DATA UNDER STUDY section start

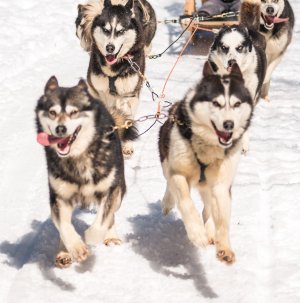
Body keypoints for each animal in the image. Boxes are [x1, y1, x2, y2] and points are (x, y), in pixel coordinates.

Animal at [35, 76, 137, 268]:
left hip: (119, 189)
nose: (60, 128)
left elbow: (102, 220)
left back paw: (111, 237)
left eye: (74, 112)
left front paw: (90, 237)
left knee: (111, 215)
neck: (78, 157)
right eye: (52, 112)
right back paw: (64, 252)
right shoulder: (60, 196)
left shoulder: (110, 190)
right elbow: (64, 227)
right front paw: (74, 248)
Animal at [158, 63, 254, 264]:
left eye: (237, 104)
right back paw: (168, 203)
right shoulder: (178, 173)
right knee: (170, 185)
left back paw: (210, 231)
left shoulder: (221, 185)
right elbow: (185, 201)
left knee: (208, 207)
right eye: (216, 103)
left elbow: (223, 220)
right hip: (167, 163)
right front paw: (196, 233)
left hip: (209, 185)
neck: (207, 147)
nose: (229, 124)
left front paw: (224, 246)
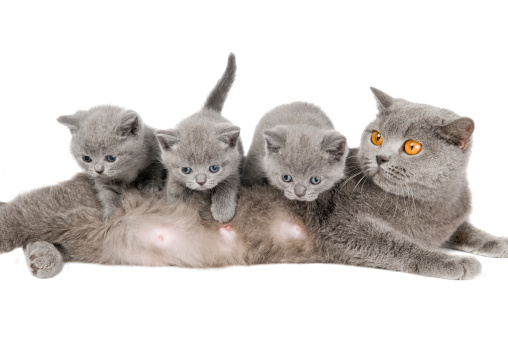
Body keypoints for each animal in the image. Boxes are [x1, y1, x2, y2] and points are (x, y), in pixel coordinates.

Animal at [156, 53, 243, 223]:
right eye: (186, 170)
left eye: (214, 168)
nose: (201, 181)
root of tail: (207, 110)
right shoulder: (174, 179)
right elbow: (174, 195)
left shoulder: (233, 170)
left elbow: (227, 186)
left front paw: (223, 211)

DATA UNDER STUDY section end

• **PROBLEM TO SOLVE**: Everything in the entries above except the pictures should be given again exactly.

• **EXERCISE SOLUTION**:
Body keypoints for each animal in the image. Boxes are [x1, y1, x2, y2] and points are (x, y), in pixel coordinates.

Animal at [35, 76, 137, 268]:
left hip: (119, 189)
nose: (60, 128)
left elbow: (102, 220)
left back paw: (111, 237)
left eye: (74, 112)
left front paw: (90, 237)
left knee: (111, 215)
neck: (78, 157)
right eye: (52, 112)
right back paw: (64, 252)
right shoulder: (60, 196)
left shoulder: (110, 190)
right elbow: (64, 227)
right front paw: (74, 248)
Animal at [158, 63, 254, 264]:
left eye: (237, 104)
right back paw: (168, 203)
right shoulder: (178, 173)
right knee: (170, 185)
left back paw: (210, 231)
left shoulder: (221, 185)
right elbow: (185, 201)
left knee: (208, 207)
right eye: (216, 103)
left elbow: (223, 220)
right hip: (167, 163)
right front paw: (196, 233)
left hip: (209, 185)
neck: (207, 147)
nose: (229, 124)
left front paw: (224, 246)
Body keypoints for each animal in the image. Boxes are [x1, y1, x2, y2] and points are (x, y), in pixel coordinates.

Animal at [156, 53, 243, 223]:
right eye: (186, 170)
left eye: (214, 168)
nose: (201, 181)
root of tail: (207, 110)
right shoulder: (174, 179)
right elbow: (174, 195)
left shoulder: (233, 170)
left elbow: (227, 186)
left front paw: (223, 211)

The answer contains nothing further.